By Chong Koh Ping

Smartphone giant Xiaomi Corp. became the latest Chinese technology group to be targeted by the Trump administration, with its surprise addition to a U.S. investment blacklist sending its shares sharply lower.

The addition of Xiaomi wrong-footed analysts and investors. Xiaomi, a consumer electronics company that focuses on mobile phones and household appliances, had managed to avoid U.S. pressure even as Washington tightened the screws on Chinese tech groups including Huawei Technologies Co., seeking to curb their access to American technology and funding.

Xiaomi's stock has more than doubled in the past 12 months and the company has been rapidly gaining market share. In the third quarter of 2020, it overtook Apple Inc. to become the world's third-largest smartphone maker, according to Gartner.

On Thursday, the U.S. Department of Defense added Xiaomi to a list of companies it says support China's military. Under the terms of an executive order issued by President Trump, the designation means that after 60 days, U.S. investors won't be able to buy Xiaomi stock, and they have a year to sell existing holdings.

Xiaomi's Hong Kong-listed shares fell almost 14% Friday before closing 10% lower.

The company said Friday it provides products and services for civilian and commercial use, and wasn't owned, controlled or affiliated with the Chinese military. In a filing to the stock exchange, it also said it wasn't a "Communist Chinese military company" under the U.S. definition.

Xiaomi said it would take appropriate action to protect itself and its shareholders.

"It hadn't crossed my mind that it'd be classified as a Chinese military company," said Kevin Chen, a tech hardware and telecommunications analyst at China Merchant Securities. "But at least it isn't on the entity list," he said.

Because Xiaomi isn't on the Commerce Department's so-called entity list, which restricts companies from exporting U.S.-origin technology to firms without a license, Mr.
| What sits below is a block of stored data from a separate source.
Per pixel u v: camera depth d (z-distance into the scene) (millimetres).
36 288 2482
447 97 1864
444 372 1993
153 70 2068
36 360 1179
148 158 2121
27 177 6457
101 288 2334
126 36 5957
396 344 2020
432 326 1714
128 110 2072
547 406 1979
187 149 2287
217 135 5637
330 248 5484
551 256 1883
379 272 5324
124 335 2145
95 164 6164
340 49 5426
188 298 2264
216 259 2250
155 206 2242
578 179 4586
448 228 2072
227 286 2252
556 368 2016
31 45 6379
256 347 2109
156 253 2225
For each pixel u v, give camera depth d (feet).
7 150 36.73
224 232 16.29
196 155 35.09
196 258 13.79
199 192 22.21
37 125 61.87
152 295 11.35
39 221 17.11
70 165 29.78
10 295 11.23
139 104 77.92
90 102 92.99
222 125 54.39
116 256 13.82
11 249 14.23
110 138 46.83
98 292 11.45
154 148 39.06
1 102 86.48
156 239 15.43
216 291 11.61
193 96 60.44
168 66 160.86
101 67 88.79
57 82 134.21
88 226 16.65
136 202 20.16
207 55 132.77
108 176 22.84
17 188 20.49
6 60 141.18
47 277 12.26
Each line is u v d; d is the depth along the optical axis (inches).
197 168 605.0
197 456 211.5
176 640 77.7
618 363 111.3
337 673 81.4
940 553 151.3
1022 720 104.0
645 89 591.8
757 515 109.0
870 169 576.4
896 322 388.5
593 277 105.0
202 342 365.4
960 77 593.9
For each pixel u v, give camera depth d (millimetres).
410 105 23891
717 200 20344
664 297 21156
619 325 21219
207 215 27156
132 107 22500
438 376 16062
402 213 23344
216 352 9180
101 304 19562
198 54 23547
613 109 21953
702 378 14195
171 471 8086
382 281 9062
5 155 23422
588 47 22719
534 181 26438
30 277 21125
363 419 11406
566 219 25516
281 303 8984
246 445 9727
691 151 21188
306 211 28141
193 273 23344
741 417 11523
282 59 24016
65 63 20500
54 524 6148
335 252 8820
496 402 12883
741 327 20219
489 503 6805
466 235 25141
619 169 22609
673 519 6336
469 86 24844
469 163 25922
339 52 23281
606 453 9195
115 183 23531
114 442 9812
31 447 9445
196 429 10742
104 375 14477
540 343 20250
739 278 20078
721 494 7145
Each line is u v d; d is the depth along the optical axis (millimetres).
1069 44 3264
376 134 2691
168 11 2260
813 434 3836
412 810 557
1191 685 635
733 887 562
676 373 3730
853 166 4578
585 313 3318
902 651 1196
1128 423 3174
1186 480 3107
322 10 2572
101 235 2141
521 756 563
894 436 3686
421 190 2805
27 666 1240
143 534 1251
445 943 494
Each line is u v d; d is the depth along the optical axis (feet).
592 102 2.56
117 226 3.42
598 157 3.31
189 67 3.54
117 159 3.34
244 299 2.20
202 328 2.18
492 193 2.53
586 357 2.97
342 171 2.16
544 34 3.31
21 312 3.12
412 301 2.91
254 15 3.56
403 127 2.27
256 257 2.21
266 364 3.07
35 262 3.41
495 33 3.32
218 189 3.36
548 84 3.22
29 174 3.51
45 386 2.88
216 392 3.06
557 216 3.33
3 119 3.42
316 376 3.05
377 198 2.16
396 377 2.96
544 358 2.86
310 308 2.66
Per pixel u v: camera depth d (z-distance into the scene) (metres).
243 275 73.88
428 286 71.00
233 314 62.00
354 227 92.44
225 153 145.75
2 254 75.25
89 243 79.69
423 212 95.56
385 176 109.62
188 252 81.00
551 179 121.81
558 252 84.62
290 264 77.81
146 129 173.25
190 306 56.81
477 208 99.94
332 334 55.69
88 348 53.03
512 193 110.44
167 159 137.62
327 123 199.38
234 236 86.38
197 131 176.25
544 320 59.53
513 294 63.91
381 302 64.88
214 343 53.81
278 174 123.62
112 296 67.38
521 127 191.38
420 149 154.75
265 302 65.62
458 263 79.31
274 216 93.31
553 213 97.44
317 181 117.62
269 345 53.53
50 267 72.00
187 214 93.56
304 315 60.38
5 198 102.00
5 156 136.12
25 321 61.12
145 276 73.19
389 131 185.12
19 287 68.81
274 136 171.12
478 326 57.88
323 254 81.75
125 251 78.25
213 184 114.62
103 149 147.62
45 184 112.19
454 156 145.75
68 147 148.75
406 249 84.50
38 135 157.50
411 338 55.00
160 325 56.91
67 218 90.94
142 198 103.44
Chen said the company would be able to continue using chips from Qualcomm and the Android operating system from Alphabet Inc.

That is in contrast to Huawei, whose overseas sales have fallen because of U.S. supply restrictions. Mr. Chen said Xiaomi has a good chance of picking up Huawei's smartphone market share in Europe.

Paul Triolo, an analyst at political-risk consulting firm Eurasia Group, said Xiaomi's blacklisting was a mystery, and it didn't have known major links to China's People's Liberation Army. "The criteria for inclusion remains opaque," he said.

In addition to Xiaomi, Shanghai-listed Advanced Micro-Fabrication Equipment Inc., state-owned passenger-jet maker Commercial Aircraft Corp. of China, or Comac, and six other companies were added to the list Thursday.

Before the addition of the nine companies Thursday, the investment ban already covered 35 companies, many of them large conglomerates with numerous publicly traded units. The Treasury Department has said it would add company subsidiaries to the list, and has also said the ban extends to some units whose names closely match those of banned entities.

This week, The Wall Street Journal reported that the U.S. government was expected to let Americans continue to invest in Chinese technology giants Alibaba Group Holding Ltd., Tencent Holdings Ltd. and Baidu Inc., after weighing their potential addition to the blacklist, but was set to add nine other companies.

Mr. Triolo said the latest list was "almost certainly the last salvo" in the Trump administration's last days. He said the incoming Biden administration was likely to review the most recent additions in the 60 days before curbs take effect, and could subsequently roll back or modify the actions.